-- Data for the task follows --

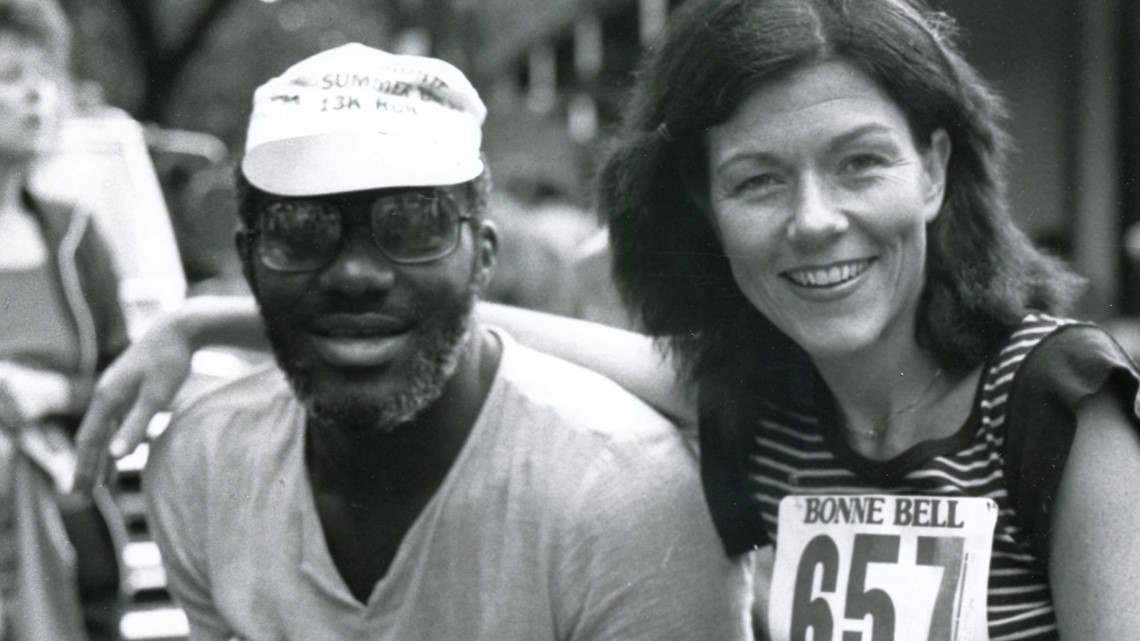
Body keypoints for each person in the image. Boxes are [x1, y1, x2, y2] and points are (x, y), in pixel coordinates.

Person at [71, 1, 1140, 639]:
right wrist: (217, 323)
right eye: (759, 181)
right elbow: (465, 319)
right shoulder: (774, 411)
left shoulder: (1057, 404)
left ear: (936, 171)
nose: (816, 221)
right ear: (706, 215)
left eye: (860, 163)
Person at [130, 43, 750, 641]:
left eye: (413, 224)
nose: (356, 274)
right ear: (249, 259)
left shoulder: (623, 492)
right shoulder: (204, 466)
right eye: (301, 228)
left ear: (482, 259)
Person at [0, 1, 127, 640]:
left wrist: (54, 393)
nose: (36, 95)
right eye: (11, 73)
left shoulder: (77, 238)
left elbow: (125, 383)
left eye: (45, 76)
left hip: (73, 562)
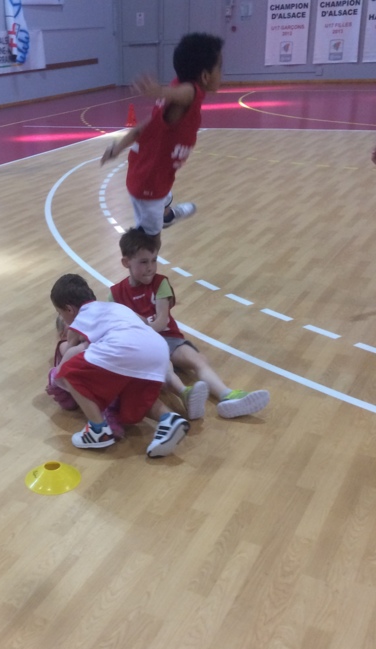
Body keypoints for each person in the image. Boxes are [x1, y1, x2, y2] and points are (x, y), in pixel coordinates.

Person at [110, 228, 270, 420]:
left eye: (154, 260)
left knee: (198, 360)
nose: (151, 267)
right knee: (165, 368)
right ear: (126, 262)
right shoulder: (116, 294)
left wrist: (141, 327)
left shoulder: (160, 283)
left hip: (168, 337)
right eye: (144, 262)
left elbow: (161, 321)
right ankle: (186, 396)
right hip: (144, 344)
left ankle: (227, 395)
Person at [100, 32, 224, 245]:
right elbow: (187, 94)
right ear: (205, 76)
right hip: (149, 185)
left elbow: (141, 128)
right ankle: (145, 256)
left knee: (164, 193)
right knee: (151, 243)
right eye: (220, 68)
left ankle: (166, 215)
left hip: (147, 171)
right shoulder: (187, 93)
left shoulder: (178, 87)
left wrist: (117, 148)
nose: (222, 73)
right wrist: (160, 91)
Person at [50, 273, 189, 457]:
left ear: (68, 309)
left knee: (69, 372)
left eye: (60, 313)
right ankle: (168, 419)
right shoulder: (113, 307)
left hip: (127, 350)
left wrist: (57, 377)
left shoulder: (81, 316)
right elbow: (142, 321)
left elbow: (70, 352)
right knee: (135, 398)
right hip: (158, 349)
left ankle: (97, 430)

-- Data for the task concluded --

__Task__. Give the lines from the one containing "right shoulder: (113, 307)" through the end of the entries again, exactly as written and with no other lines.

__Task response__.
right shoulder: (113, 307)
left hip: (127, 350)
left wrist: (57, 377)
left shoulder: (81, 316)
right elbow: (142, 321)
left elbow: (70, 352)
right knee: (135, 398)
right hip: (158, 349)
left ankle: (97, 430)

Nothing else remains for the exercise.